I wonder whether the time has not come to take an overall look at the adequacy of our facilities for rapid communications.
I am glad to learn that steps are being taken to establish cypher machinery in Geneva in time for the Korean Political Conference. This should be helpful not only for this Conference, but for the frequent conferences on various subjects held in that centre.
I wonder however whether the stage has not been reached where it might be appropriate to consider supplying all but our least important missions with cypher machinery, as a matterof standard office equipment. Perhaps iron curtain posts should be an exception to this, for security reasons. (Do the United States and/or the United Kingdom have cypher machinery in Moscow, Warsaw, etc?).
Has consideration been given to ensuring adequate facilities in case an emergency, either local or general, should develop? I should think that New Delhi, Karachi, Lisbon and Madrid, at the very least, should be capable of carrying and receiving heavy cypher traffice (sic), if the need should ever arise at short notice.
Has the department plans, and assured supplies of adequate equipment, for the vast expansion in cypher traffic that would probably become necessary in the event of a general emergency? I believe we were badly jammed in August - September 1939? Since the demand for cypher machinery would be very great in such circumstances, it is possible that the only assurance of have adequate supplies at short notice would be to have them in advance. If we hvae them, we might as well make use of them. We would also need trained operators. Adequate communication facilities for a peak load are surely as essential to a diplomatic service as to the armed forces, and our planning and equipment should be forward-looking.

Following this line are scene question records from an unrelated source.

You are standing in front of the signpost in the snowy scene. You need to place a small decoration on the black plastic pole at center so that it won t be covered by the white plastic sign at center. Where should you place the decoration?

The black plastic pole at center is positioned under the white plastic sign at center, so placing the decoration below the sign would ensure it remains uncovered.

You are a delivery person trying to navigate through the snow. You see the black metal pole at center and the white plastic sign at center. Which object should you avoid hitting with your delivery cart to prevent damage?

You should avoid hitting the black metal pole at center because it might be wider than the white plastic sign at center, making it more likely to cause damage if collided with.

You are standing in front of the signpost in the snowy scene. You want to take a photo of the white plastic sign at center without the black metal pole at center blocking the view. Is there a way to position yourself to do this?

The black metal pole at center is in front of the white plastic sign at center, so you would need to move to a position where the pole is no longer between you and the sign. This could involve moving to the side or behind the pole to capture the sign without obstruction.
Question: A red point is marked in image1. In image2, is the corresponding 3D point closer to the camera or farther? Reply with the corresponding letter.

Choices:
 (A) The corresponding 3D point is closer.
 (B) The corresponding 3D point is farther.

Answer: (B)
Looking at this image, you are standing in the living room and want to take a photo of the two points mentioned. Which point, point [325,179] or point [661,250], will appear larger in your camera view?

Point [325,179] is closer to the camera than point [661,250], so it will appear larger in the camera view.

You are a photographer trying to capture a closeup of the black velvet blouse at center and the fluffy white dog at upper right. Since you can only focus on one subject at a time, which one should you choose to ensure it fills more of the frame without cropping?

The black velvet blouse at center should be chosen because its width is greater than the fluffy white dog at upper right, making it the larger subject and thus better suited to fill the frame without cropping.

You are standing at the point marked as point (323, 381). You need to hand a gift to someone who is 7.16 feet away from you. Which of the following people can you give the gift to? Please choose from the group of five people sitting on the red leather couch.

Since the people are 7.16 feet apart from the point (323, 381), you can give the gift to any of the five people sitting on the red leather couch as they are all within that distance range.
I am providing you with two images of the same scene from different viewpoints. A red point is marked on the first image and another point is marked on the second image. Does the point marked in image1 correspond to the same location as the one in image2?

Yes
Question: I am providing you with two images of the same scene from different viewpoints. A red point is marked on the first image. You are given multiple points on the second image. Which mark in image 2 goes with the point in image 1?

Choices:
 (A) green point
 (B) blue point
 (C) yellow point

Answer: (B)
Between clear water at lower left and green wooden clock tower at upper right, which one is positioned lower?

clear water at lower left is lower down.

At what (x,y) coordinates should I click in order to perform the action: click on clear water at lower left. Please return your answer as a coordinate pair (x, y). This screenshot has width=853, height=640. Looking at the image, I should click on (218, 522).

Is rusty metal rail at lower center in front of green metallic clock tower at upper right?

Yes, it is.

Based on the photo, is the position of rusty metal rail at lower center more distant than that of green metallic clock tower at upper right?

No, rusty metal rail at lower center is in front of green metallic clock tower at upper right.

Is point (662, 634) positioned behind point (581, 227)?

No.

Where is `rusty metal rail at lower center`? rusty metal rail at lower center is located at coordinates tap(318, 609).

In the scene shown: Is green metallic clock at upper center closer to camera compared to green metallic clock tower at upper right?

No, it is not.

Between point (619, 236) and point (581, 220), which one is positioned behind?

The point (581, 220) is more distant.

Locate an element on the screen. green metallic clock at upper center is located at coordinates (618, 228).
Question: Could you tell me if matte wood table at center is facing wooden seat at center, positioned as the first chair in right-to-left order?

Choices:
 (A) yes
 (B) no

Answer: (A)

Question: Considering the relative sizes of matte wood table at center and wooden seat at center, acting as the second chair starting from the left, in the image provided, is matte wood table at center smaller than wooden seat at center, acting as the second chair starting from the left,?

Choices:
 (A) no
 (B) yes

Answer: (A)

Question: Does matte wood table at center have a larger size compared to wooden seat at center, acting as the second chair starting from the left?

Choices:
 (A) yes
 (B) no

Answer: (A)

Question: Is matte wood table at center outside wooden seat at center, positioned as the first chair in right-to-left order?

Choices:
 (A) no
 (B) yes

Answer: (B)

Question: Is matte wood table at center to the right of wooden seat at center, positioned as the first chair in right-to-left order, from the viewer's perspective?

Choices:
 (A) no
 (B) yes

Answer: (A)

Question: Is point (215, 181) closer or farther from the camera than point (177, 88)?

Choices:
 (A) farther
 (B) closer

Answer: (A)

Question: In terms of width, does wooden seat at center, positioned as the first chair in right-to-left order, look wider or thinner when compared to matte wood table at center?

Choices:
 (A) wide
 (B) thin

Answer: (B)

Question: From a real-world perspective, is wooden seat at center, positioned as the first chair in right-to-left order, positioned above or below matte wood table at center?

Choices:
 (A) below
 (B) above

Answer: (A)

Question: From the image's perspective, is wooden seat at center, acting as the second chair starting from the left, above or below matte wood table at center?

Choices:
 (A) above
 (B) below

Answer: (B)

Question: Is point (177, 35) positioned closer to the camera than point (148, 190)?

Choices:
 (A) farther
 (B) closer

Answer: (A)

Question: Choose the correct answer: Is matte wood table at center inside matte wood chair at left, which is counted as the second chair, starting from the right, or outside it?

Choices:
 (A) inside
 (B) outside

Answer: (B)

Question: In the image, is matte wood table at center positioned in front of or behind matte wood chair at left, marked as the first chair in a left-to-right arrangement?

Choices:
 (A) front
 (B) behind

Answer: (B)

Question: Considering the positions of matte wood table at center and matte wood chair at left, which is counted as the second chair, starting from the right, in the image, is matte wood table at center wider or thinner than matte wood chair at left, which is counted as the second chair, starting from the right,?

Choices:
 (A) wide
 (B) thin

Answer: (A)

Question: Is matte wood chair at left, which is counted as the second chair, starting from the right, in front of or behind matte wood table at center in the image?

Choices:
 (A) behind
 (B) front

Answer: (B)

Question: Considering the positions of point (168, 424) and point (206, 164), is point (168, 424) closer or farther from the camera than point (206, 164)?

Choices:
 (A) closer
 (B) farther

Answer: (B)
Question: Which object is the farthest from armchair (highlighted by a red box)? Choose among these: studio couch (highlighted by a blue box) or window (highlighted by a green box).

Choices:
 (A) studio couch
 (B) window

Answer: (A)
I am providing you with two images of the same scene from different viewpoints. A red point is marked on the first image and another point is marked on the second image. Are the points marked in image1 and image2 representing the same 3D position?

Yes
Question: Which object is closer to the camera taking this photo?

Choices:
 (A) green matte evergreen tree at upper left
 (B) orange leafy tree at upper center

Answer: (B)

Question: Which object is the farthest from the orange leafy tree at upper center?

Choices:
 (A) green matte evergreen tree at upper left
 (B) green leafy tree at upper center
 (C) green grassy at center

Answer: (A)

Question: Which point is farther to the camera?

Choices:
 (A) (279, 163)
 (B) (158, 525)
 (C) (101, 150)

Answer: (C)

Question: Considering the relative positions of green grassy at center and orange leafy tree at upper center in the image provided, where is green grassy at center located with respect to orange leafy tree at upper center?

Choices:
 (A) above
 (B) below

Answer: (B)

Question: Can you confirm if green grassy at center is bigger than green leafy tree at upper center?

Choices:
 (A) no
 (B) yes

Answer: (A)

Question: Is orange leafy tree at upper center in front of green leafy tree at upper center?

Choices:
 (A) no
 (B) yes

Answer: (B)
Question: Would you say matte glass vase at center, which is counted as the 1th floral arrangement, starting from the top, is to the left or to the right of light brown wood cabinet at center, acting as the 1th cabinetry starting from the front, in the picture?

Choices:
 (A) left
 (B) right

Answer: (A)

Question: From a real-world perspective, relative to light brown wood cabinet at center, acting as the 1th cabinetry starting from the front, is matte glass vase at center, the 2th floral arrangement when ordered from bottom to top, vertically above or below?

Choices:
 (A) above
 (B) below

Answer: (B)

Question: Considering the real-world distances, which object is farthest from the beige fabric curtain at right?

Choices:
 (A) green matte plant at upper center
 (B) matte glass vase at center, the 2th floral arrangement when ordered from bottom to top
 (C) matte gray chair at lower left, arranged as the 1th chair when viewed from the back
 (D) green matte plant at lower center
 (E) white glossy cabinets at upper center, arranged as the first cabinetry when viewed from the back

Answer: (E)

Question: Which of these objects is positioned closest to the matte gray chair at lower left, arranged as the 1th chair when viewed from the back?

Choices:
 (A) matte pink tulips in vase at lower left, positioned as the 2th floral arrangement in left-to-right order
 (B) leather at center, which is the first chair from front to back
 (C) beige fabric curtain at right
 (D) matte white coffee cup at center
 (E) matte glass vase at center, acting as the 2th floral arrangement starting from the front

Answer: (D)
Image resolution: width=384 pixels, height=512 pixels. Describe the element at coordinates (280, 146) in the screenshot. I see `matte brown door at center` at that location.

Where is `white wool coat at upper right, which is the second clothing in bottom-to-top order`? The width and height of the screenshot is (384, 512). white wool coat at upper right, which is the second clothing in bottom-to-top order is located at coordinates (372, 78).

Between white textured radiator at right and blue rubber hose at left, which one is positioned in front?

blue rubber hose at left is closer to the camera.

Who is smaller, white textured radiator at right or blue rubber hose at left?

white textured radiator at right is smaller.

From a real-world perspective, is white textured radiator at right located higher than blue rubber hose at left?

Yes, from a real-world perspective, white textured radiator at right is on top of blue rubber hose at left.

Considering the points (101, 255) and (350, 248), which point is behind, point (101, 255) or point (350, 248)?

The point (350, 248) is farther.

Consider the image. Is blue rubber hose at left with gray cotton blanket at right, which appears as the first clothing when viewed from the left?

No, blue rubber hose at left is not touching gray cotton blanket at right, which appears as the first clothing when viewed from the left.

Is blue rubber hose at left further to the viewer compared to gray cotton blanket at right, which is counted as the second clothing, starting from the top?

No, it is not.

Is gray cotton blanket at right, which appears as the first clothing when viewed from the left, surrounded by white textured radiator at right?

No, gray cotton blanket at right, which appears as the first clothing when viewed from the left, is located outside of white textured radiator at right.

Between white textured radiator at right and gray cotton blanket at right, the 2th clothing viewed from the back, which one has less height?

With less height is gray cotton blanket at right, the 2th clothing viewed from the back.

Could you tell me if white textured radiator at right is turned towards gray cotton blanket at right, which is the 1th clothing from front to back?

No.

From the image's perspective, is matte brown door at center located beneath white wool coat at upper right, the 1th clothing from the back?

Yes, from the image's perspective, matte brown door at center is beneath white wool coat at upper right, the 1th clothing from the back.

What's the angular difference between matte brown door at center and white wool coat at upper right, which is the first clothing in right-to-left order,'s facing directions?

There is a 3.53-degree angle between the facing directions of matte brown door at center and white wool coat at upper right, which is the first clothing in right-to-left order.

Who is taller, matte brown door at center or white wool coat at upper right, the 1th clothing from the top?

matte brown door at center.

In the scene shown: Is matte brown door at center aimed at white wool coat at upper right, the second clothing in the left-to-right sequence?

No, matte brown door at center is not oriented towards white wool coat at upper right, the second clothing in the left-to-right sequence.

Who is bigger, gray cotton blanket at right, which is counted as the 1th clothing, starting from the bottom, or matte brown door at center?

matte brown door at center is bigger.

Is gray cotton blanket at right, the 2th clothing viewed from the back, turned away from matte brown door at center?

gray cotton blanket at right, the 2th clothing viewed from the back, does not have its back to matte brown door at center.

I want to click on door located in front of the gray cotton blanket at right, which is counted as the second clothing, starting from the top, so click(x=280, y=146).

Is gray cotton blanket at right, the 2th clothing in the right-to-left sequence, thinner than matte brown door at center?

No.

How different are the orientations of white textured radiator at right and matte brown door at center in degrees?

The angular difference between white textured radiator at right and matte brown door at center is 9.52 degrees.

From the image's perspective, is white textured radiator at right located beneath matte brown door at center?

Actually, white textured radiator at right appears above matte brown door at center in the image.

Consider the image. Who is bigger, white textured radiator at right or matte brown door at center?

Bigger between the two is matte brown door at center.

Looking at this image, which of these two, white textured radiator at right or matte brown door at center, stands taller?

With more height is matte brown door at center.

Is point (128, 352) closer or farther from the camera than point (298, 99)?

Might we not also save money, and greatly improve our speed of communciations, and peak load capacity,if we had the possibility of sending traffic over direct teletype lines between London and at least most of our posts on the continent of Europe? I understand that most stock brokers, and the diplomatic missions of a good many other countries small as well as large, use the "telex" network, - a teletype system throughout Europe where it is not necessary to rent lines on a full-time basis but where connections are established for three-minute periods as in long distance telephone calls, and you pay only for what you use. Is consideration being given to our making use of this "telex" link?
Newspapers have for some decades used telegrams for reports, with the mail reserved for lengthy analyses and "think-pieces". Our London, Washington and Permdel missions do the same. But perhaps it would be useful if this practice were extended to the more important other NATO and Commonwealth capitals. Good communciations are the Department's nervous system.
I have been impressed by the delays, and possible difficulty, in rapid confidential communication with the Prime Minister during parts of his round-the-world trip. This has not particularly mattered in the present case, but circumstances could develop where it might be of great importance to be able to communicate immediately, and with secrecy, with a member of the government who was abroad. Should it not be possible to equip the VIP aircraft used for such tours (and aircraft used to take important delegations to certain conferences - e.g. NATO Council in Lisbon, etc.,) with cypher machinery and wireless of adequate range so that effective communication could be maintained at all times?
Is it not correct that the United Kingdom use not only cypher machinery but wireless in virtually all their Missions, including many consular posts? A fraction of one percent of our mutual aid funds would more than pay for up-to-date communication facilities for Canada.